● Records from a dataset:
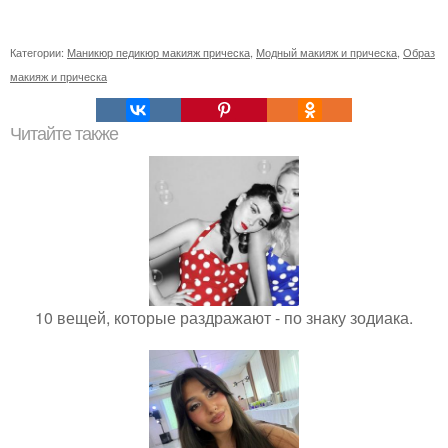
Категории:
Маникюр педикюр макияж прическа
,
Модный макияж и прическа
,
Образ
макияж и прическа
Читайте также
10 вещей, которые раздражают - по знаку зодиака.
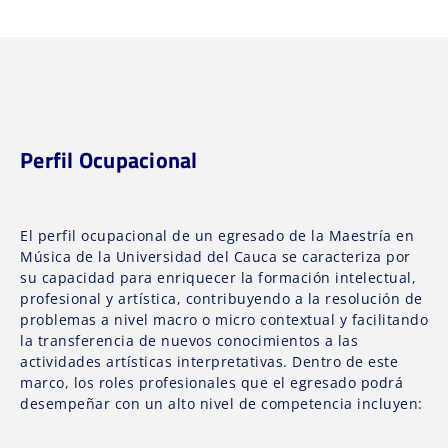
Perfil Ocupacional
El perfil ocupacional de un egresado de la Maestría en
Música de la Universidad del Cauca se caracteriza por
su capacidad para enriquecer la formación intelectual,
profesional y artística, contribuyendo a la resolución de
problemas a nivel macro o micro contextual y facilitando
la transferencia de nuevos conocimientos a las
actividades artísticas interpretativas. Dentro de este
marco, los roles profesionales que el egresado podrá
desempeñar con un alto nivel de competencia incluyen:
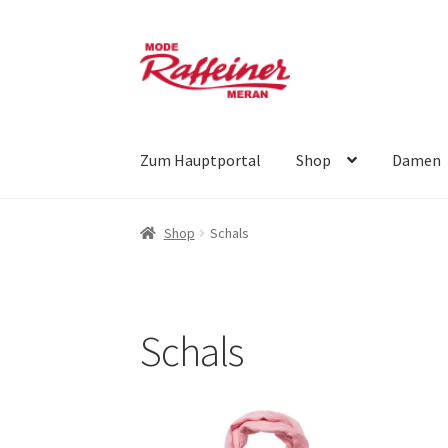
Zur
Zum
Navigation
Inhalt
springen
springen
Zum Hauptportal
Shop
Damen
Shop
Schals
Schals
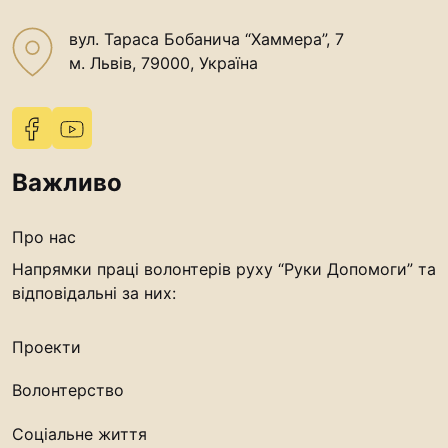
вул. Тараса Бобанича “Хаммера”, 7
м. Львів, 79000, Україна
Важливо
Про нас
Напрямки праці волонтерів руху “Руки Допомоги” та
відповідальні за них:
Проекти
Волонтерство
Соціальне життя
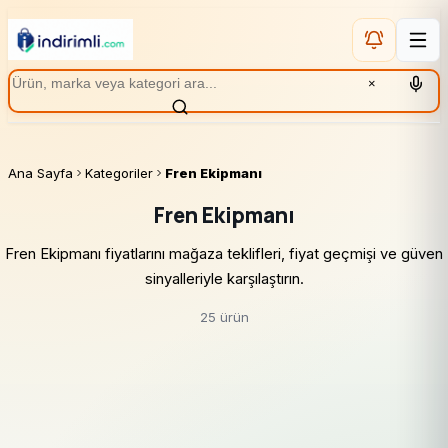
×
Ana Sayfa
Kategoriler
Fren Ekipmanı
Fren Ekipmanı
Fren Ekipmanı fiyatlarını mağaza teklifleri, fiyat geçmişi ve güven
sinyalleriyle karşılaştırın.
25 ürün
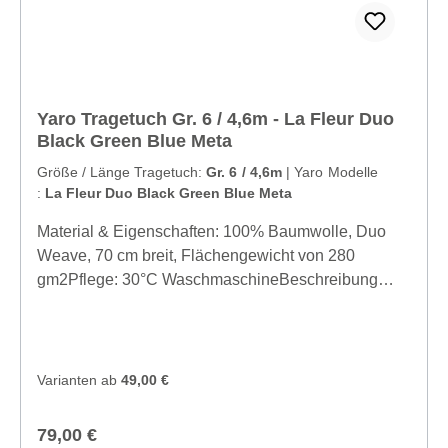
Yaro Tragetuch Gr. 6 / 4,6m - La Fleur Duo
Black Green Blue Meta
Größe / Länge Tragetuch:
Gr. 6 / 4,6m
|
Yaro Modelle
:
La Fleur Duo Black Green Blue Meta
Material & Eigenschaften: 100% Baumwolle, Duo
Weave, 70 cm breit, Flächengewicht von 280
gm2Pflege: 30°C WaschmaschineBeschreibung
Yaro:Yaro La Fleur Duo Black Green Blue Meta is
the new La fleur in a great green blue black
colourplay. The new gradation Meta is a whole new
color gradation. This wrap has such a different look
Varianten ab
49,00 €
on both sides. This wrap is of medium weight. It feels
light in hand and will break in easy. Easycare, 100%
Regulärer Preis:
79,00 €
cotton wrap that will bring you hours of baby wearing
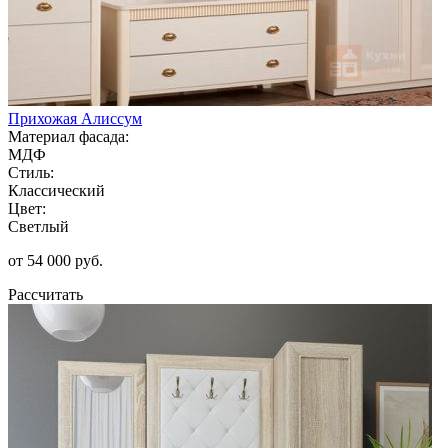
Прихожая Алиссум
Материал фасада:
МДФ
Стиль:
Классический
Цвет:
Светлый
от 54 000 руб.
Рассчитать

● WHAT TO DO:
Restate the records above exactly, less any pictures.

● RESPONSE BELOW:
Категории:
Маникюр педикюр макияж прическа
,
Модный макияж и прическа
,
Образ
макияж и прическа
Читайте также
10 вещей, которые раздражают - по знаку зодиака.
Perfil Ocupacional
El perfil ocupacional de un egresado de la Maestría en
Música de la Universidad del Cauca se caracteriza por
su capacidad para enriquecer la formación intelectual,
profesional y artística, contribuyendo a la resolución de
problemas a nivel macro o micro contextual y facilitando
la transferencia de nuevos conocimientos a las
actividades artísticas interpretativas. Dentro de este
marco, los roles profesionales que el egresado podrá
desempeñar con un alto nivel de competencia incluyen:
Zur
Zum
Navigation
Inhalt
springen
springen
Zum Hauptportal
Shop
Damen
Shop
Schals
Schals
вул. Тараса Бобанича “Хаммера”, 7
м. Львів, 79000, Україна
Важливо
Про нас
Напрямки праці волонтерів руху “Руки Допомоги” та
відповідальні за них:
Проекти
Волонтерство
Соціальне життя
×
Ana Sayfa
Kategoriler
Fren Ekipmanı
Fren Ekipmanı
Fren Ekipmanı fiyatlarını mağaza teklifleri, fiyat geçmişi ve güven
sinyalleriyle karşılaştırın.
25 ürün
Yaro Tragetuch Gr. 6 / 4,6m - La Fleur Duo
Black Green Blue Meta
Größe / Länge Tragetuch:
Gr. 6 / 4,6m
|
Yaro Modelle
:
La Fleur Duo Black Green Blue Meta
Material & Eigenschaften: 100% Baumwolle, Duo
Weave, 70 cm breit, Flächengewicht von 280
gm2Pflege: 30°C WaschmaschineBeschreibung
Yaro:Yaro La Fleur Duo Black Green Blue Meta is
the new La fleur in a great green blue black
colourplay. The new gradation Meta is a whole new
color gradation. This wrap has such a different look
Varianten ab
49,00 €
on both sides. This wrap is of medium weight. It feels
light in hand and will break in easy. Easycare, 100%
Regulärer Preis:
79,00 €
cotton wrap that will bring you hours of baby wearing
Прихожая Алиссум
Материал фасада:
МДФ
Стиль:
Классический
Цвет:
Светлый
от 54 000 руб.
Рассчитать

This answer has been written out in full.